Data on the video card is transferred through the video card's onboard bus. The bus, then, is just the path that data takes on the card. The main points of interest on this path are the graphics engine and data buffer(s). The graphics engine processes data necessary for the images that are displayed on the screen, while the data buffer stores data or instructions, which are both used by the engine.
Typically, the data goes on this bus in one direction at a time. There is one bus, and it is bi-directional. So, on any given clock cycle, the data can be going to the graphics engine, or to the frame buffer. On other video cards, we see this architecture in place with a 128-bit bus. Thus, data flows in 128-bit (or less) chunks at a time, which goes in the one direction described above. Matrox, though, made things better. With their 256-bit dual bus, Matrox divided up the bus into 2 independent, unidirectional buses, but each bus is 128-bits wide! So, the total bus width between the two buses is 256-bit. However, by dividing it into 2 separate unidirectional buses, we can have data flowing to the graphics engine and from the graphics engine at the same time.

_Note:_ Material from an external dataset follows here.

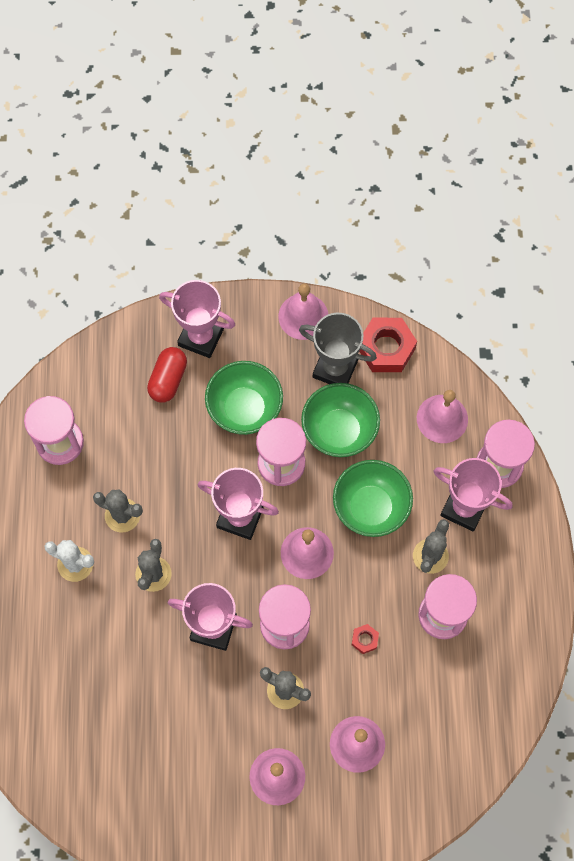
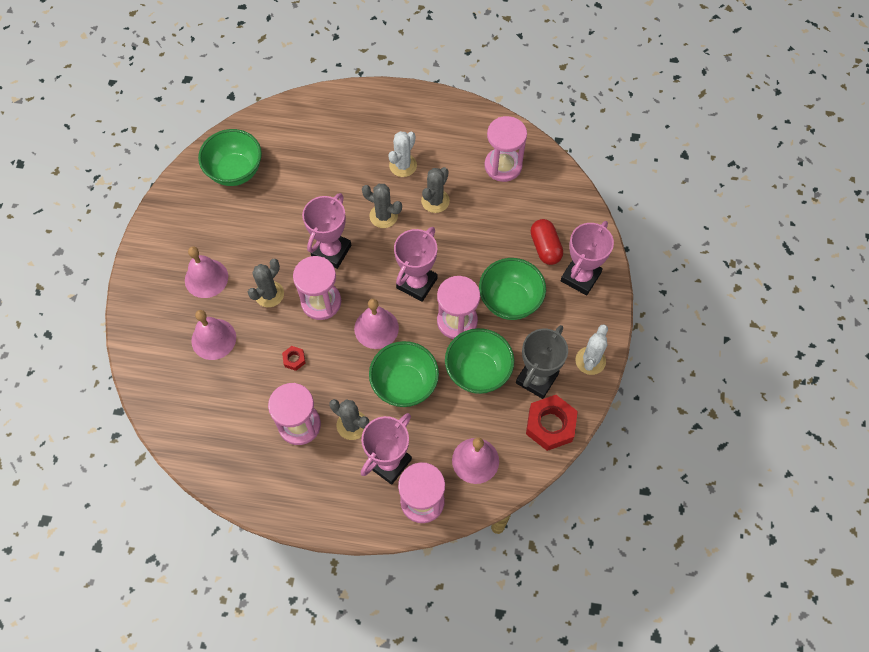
camera: 100 degrees right, 5 degrees down
(113, 781) = (235, 171): none -> green bowl
(168, 380) = (545, 247): red capsule -> red capsule turned 45 degrees clockwise
(303, 316) = (590, 361): pink bell -> white cactus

To guarantee that everything is running efficiently, the chip logic for the graphics engine makes sure that on every clock cycle, both buses are doing their respective transferring of data. Another notable point to remember is that video memory can be clocked higher than the graphics engine, like we see with most of the current generation of video cards' graphics core and memory clock speeds. This plays in nicely with the 256-bit dual bus architecture, though, because we see that the "data in" and "data out" buffers are constantly active because each one has its own dedicated 128-bit bus. By combining this with a fast video memory bus, we can get great performance. This really bumps up the ability of the Millennium G400 to deliver in 2D, but also helps out in 3D and video performance.
Dual command pipelining
This is a feature that is part of the DualBus architecture. This technique is a method to avoid wasting clock cycles behind sending commands from the "data in" buffer. What typically happens in the case of a 128-bit bus is because the entire bus used in either the sending or receiving of data or instructions from the data buffer, you can only send every other clock cycle, consequently receive on the alternate clock cycles. So one clock cycle sends, and then the next receives. With dual command pipelining, the G400 is able to begin reading the received data from the "data out" buffer while the "data in" buffer begins sending the next set of data or instructions. This just further takes advantage of the fact that each data buffer has its own data bus.